■ **Exercise goal**:
Set down all of the entries exactly, leaving nothing out.

■ **Dataset entries**:
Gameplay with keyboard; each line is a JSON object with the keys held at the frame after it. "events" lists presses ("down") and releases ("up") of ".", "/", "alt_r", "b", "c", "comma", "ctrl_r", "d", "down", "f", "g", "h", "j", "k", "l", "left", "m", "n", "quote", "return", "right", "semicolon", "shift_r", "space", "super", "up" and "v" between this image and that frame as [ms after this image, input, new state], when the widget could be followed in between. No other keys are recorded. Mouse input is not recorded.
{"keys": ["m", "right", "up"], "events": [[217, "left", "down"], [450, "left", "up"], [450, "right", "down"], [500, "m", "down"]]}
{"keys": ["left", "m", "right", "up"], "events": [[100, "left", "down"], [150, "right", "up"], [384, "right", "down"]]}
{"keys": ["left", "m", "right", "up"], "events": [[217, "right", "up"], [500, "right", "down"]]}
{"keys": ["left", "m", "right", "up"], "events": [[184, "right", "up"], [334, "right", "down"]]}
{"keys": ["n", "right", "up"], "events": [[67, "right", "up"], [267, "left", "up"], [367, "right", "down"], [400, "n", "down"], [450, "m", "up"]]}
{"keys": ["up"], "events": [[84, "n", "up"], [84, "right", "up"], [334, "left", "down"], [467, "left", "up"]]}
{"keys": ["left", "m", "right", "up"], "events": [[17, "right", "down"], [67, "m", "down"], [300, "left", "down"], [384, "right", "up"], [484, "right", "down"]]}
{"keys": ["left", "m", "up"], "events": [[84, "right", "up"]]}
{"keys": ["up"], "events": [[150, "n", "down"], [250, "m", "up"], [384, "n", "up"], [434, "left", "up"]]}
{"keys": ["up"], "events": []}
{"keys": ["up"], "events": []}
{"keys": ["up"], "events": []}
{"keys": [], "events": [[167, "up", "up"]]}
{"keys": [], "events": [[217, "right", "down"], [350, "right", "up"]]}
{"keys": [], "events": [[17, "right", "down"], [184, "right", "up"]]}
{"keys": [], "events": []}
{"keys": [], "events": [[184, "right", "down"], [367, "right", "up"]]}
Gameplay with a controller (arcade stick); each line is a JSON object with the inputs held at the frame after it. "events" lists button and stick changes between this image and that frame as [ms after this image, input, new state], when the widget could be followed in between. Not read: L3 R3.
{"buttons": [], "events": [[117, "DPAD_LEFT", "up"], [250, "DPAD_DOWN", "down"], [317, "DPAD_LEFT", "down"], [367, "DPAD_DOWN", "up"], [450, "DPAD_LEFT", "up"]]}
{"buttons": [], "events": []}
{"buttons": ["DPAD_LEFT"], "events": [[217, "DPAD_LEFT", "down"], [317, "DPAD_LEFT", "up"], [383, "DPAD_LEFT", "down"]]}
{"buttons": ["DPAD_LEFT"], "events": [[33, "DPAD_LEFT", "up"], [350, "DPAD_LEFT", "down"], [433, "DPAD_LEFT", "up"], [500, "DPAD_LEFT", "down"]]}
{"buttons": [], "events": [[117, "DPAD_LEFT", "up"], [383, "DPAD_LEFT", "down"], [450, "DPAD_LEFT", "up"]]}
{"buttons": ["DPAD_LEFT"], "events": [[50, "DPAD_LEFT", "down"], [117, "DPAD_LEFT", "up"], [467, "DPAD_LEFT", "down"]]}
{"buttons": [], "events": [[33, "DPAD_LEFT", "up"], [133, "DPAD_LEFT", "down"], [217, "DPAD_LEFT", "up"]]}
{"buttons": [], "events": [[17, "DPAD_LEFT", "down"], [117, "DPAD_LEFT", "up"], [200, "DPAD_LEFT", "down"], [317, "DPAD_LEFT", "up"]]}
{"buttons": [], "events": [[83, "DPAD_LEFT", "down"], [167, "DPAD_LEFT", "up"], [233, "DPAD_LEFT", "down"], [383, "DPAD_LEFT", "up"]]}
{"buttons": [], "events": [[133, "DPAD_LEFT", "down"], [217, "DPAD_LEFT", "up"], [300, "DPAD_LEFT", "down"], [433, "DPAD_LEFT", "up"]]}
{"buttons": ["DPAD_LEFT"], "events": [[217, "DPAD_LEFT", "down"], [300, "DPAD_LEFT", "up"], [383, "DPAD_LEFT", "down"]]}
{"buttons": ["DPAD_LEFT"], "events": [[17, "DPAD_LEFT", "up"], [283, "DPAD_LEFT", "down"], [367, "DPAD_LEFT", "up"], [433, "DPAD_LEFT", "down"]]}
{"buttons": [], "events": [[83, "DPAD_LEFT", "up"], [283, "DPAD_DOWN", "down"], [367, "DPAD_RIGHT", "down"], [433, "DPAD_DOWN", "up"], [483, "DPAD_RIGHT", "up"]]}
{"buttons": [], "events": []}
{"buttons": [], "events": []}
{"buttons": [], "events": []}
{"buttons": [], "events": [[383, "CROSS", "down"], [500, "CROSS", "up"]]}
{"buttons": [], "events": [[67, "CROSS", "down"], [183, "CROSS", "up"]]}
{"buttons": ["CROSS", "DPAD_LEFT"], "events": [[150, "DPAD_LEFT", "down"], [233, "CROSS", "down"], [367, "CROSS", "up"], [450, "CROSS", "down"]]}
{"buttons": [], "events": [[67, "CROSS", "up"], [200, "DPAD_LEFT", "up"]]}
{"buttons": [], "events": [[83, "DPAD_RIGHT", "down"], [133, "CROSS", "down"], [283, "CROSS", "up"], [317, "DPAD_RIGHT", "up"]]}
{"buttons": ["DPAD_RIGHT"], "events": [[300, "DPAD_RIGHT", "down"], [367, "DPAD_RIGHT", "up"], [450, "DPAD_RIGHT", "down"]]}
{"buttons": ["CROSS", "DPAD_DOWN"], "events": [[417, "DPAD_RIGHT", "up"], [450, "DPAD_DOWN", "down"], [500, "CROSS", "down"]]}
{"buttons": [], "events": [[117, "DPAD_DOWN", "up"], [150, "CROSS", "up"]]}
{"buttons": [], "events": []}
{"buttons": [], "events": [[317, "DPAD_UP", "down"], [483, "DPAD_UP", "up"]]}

■ **Task response**:
Gameplay with keyboard; each line is a JSON object with the keys held at the frame after it. "events" lists presses ("down") and releases ("up") of ".", "/", "alt_r", "b", "c", "comma", "ctrl_r", "d", "down", "f", "g", "h", "j", "k", "l", "left", "m", "n", "quote", "return", "right", "semicolon", "shift_r", "space", "super", "up" and "v" between this image and that frame as [ms after this image, input, new state], when the widget could be followed in between. No other keys are recorded. Mouse input is not recorded.
{"keys": ["m", "right", "up"], "events": [[217, "left", "down"], [450, "left", "up"], [450, "right", "down"], [500, "m", "down"]]}
{"keys": ["left", "m", "right", "up"], "events": [[100, "left", "down"], [150, "right", "up"], [384, "right", "down"]]}
{"keys": ["left", "m", "right", "up"], "events": [[217, "right", "up"], [500, "right", "down"]]}
{"keys": ["left", "m", "right", "up"], "events": [[184, "right", "up"], [334, "right", "down"]]}
{"keys": ["n", "right", "up"], "events": [[67, "right", "up"], [267, "left", "up"], [367, "right", "down"], [400, "n", "down"], [450, "m", "up"]]}
{"keys": ["up"], "events": [[84, "n", "up"], [84, "right", "up"], [334, "left", "down"], [467, "left", "up"]]}
{"keys": ["left", "m", "right", "up"], "events": [[17, "right", "down"], [67, "m", "down"], [300, "left", "down"], [384, "right", "up"], [484, "right", "down"]]}
{"keys": ["left", "m", "up"], "events": [[84, "right", "up"]]}
{"keys": ["up"], "events": [[150, "n", "down"], [250, "m", "up"], [384, "n", "up"], [434, "left", "up"]]}
{"keys": ["up"], "events": []}
{"keys": ["up"], "events": []}
{"keys": ["up"], "events": []}
{"keys": [], "events": [[167, "up", "up"]]}
{"keys": [], "events": [[217, "right", "down"], [350, "right", "up"]]}
{"keys": [], "events": [[17, "right", "down"], [184, "right", "up"]]}
{"keys": [], "events": []}
{"keys": [], "events": [[184, "right", "down"], [367, "right", "up"]]}
Gameplay with a controller (arcade stick); each line is a JSON object with the inputs held at the frame after it. "events" lists button and stick changes between this image and that frame as [ms after this image, input, new state], when the widget could be followed in between. Not read: L3 R3.
{"buttons": [], "events": [[117, "DPAD_LEFT", "up"], [250, "DPAD_DOWN", "down"], [317, "DPAD_LEFT", "down"], [367, "DPAD_DOWN", "up"], [450, "DPAD_LEFT", "up"]]}
{"buttons": [], "events": []}
{"buttons": ["DPAD_LEFT"], "events": [[217, "DPAD_LEFT", "down"], [317, "DPAD_LEFT", "up"], [383, "DPAD_LEFT", "down"]]}
{"buttons": ["DPAD_LEFT"], "events": [[33, "DPAD_LEFT", "up"], [350, "DPAD_LEFT", "down"], [433, "DPAD_LEFT", "up"], [500, "DPAD_LEFT", "down"]]}
{"buttons": [], "events": [[117, "DPAD_LEFT", "up"], [383, "DPAD_LEFT", "down"], [450, "DPAD_LEFT", "up"]]}
{"buttons": ["DPAD_LEFT"], "events": [[50, "DPAD_LEFT", "down"], [117, "DPAD_LEFT", "up"], [467, "DPAD_LEFT", "down"]]}
{"buttons": [], "events": [[33, "DPAD_LEFT", "up"], [133, "DPAD_LEFT", "down"], [217, "DPAD_LEFT", "up"]]}
{"buttons": [], "events": [[17, "DPAD_LEFT", "down"], [117, "DPAD_LEFT", "up"], [200, "DPAD_LEFT", "down"], [317, "DPAD_LEFT", "up"]]}
{"buttons": [], "events": [[83, "DPAD_LEFT", "down"], [167, "DPAD_LEFT", "up"], [233, "DPAD_LEFT", "down"], [383, "DPAD_LEFT", "up"]]}
{"buttons": [], "events": [[133, "DPAD_LEFT", "down"], [217, "DPAD_LEFT", "up"], [300, "DPAD_LEFT", "down"], [433, "DPAD_LEFT", "up"]]}
{"buttons": ["DPAD_LEFT"], "events": [[217, "DPAD_LEFT", "down"], [300, "DPAD_LEFT", "up"], [383, "DPAD_LEFT", "down"]]}
{"buttons": ["DPAD_LEFT"], "events": [[17, "DPAD_LEFT", "up"], [283, "DPAD_LEFT", "down"], [367, "DPAD_LEFT", "up"], [433, "DPAD_LEFT", "down"]]}
{"buttons": [], "events": [[83, "DPAD_LEFT", "up"], [283, "DPAD_DOWN", "down"], [367, "DPAD_RIGHT", "down"], [433, "DPAD_DOWN", "up"], [483, "DPAD_RIGHT", "up"]]}
{"buttons": [], "events": []}
{"buttons": [], "events": []}
{"buttons": [], "events": []}
{"buttons": [], "events": [[383, "CROSS", "down"], [500, "CROSS", "up"]]}
{"buttons": [], "events": [[67, "CROSS", "down"], [183, "CROSS", "up"]]}
{"buttons": ["CROSS", "DPAD_LEFT"], "events": [[150, "DPAD_LEFT", "down"], [233, "CROSS", "down"], [367, "CROSS", "up"], [450, "CROSS", "down"]]}
{"buttons": [], "events": [[67, "CROSS", "up"], [200, "DPAD_LEFT", "up"]]}
{"buttons": [], "events": [[83, "DPAD_RIGHT", "down"], [133, "CROSS", "down"], [283, "CROSS", "up"], [317, "DPAD_RIGHT", "up"]]}
{"buttons": ["DPAD_RIGHT"], "events": [[300, "DPAD_RIGHT", "down"], [367, "DPAD_RIGHT", "up"], [450, "DPAD_RIGHT", "down"]]}
{"buttons": ["CROSS", "DPAD_DOWN"], "events": [[417, "DPAD_RIGHT", "up"], [450, "DPAD_DOWN", "down"], [500, "CROSS", "down"]]}
{"buttons": [], "events": [[117, "DPAD_DOWN", "up"], [150, "CROSS", "up"]]}
{"buttons": [], "events": []}
{"buttons": [], "events": [[317, "DPAD_UP", "down"], [483, "DPAD_UP", "up"]]}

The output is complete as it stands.